The authors said the risk to any individual of getting schizophrenia remained low overall, but because cannabis use was so common, they estimated it could be a factor in 14% of psychotic problems among young adults in the UK.
However, they said they could not rule out the possibility that people at a higher risk of mental illness were more likely to use the drug.
Study author, Professor Glyn Lewis, professor of psychiatric epidemiology, said: "It is possible that the people who use cannabis might have other characteristics that themselves increase risk of psychotic illness.
"However, all the studies have found an association and it seems appropriate to warn members of the public about the possible risk."
He added he would particularly advise users who were developing mental health problems or who had a family history of psychotic illness to quit using the drug.
In an accompanying editorial, Danish researchers said the figures presented in the research translated to about 800 potentially avoidable cases of schizophrenia a year in the UK among 15- to 34-year-olds.
There are an estimated 2m regular users of cannabis in the UK.
Cannabis is currently a class C drug, having been downgraded from class B in 2004 - a move that made possession of the drug a largely non-arrestable offence.
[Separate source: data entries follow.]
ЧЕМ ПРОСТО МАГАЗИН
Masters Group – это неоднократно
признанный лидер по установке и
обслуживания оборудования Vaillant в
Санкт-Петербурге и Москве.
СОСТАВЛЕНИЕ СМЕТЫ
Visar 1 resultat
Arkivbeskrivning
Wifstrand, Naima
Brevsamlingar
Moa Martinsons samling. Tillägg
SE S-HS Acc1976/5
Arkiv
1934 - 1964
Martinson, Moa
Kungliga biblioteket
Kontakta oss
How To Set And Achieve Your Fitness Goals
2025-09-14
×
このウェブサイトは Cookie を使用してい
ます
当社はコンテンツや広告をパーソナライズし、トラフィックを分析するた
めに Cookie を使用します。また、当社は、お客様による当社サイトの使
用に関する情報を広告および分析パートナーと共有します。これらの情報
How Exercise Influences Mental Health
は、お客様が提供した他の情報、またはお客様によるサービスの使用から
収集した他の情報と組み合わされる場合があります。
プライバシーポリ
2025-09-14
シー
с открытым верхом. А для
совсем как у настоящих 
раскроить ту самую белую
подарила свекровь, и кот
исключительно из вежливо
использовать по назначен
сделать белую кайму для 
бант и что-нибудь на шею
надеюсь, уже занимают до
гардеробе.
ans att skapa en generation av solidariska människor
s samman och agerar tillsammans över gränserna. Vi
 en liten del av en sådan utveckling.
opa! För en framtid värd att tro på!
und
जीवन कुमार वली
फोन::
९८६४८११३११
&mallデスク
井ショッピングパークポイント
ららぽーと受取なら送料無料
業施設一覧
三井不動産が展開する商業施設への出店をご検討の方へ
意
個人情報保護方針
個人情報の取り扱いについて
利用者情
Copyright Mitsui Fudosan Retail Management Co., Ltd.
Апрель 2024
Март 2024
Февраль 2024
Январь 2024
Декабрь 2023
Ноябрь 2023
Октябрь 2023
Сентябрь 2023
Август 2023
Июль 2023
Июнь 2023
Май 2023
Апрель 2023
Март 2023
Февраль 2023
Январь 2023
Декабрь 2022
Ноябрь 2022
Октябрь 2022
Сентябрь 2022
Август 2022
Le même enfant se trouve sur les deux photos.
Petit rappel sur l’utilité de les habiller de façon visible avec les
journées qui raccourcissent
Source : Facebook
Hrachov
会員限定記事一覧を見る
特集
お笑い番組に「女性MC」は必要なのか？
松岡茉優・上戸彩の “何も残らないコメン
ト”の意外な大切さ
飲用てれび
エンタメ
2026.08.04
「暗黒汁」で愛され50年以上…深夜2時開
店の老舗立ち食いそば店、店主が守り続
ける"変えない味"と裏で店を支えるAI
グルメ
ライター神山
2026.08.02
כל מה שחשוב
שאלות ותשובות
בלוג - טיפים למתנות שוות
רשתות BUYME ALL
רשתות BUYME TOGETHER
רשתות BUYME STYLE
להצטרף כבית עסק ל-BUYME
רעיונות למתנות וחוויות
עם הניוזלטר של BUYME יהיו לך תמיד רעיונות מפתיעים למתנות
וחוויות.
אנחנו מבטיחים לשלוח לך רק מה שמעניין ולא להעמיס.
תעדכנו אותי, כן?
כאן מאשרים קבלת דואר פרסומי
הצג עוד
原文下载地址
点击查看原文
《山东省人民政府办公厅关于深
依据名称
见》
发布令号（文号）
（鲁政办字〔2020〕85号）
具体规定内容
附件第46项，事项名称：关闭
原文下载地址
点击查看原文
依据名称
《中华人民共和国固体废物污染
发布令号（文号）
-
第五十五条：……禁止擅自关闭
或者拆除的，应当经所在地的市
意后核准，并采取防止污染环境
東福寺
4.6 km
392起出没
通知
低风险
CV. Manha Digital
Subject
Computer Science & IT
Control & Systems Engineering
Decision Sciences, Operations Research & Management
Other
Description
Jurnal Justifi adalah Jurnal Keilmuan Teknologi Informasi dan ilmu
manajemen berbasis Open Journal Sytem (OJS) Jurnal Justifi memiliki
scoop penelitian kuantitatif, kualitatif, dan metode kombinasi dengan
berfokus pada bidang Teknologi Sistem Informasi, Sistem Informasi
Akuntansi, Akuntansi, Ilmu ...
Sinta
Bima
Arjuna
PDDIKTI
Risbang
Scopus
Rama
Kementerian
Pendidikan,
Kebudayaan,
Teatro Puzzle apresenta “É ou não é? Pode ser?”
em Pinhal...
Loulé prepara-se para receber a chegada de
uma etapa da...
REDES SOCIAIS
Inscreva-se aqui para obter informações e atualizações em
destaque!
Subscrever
However, earlier this month, Prime Minister Gordon Brown announced a consultation on reclassifying cannabis as class B, amid reports that more potent strains such as "skunk" are becoming widely available.
In the following days a string of Cabinet ministers, including Home Secretary Jacqui Smith, Chancellor Alistair Darling and Transport Secretary Ruth Kelly, admitted having taken cannabis when they were younger.
Professor Robin Murray, professor of psychiatry at London's Institute of Psychiatry, said of the Bristol study: "The studies they looked at were done in the 70s, 80s and 90s.
"One of the questions they can't address is whether the risk is higher with the more concentrated skunk forms of cannabis, which are now widely available."
But Professor Leslie Iverson, from the University of Oxford, said there was still no conclusive evidence that cannabis use causes psychotic illness.
"Their prediction that 14% of psychotic outcomes in young adults in the UK may be due to cannabis use is not supported by the fact that the incidence of schizophrenia has not shown any significant change in the past 30 years."
Marjorie Wallace, chief executive of the mental health charity SANE, said: "This analysis should act as a serious warning of the dangers of regular or heavy cannabis use."
She added: "The headlines are not scaremongering but reflect a daily, and preventable, tragedy."
Professor David Nutt, head of psychopharmacology at the University of Bristol, said that cannabis was unquestionably harmful but very much less addictive or damaging than either alcohol or tobacco.
"The idea that reclassification upwards will do anything to reduce psychosis is naive and runs the risk of perversely inflicting even greater suffering - through increasing criminal sanctions - on vulnerable individuals already afflicted with mental illness."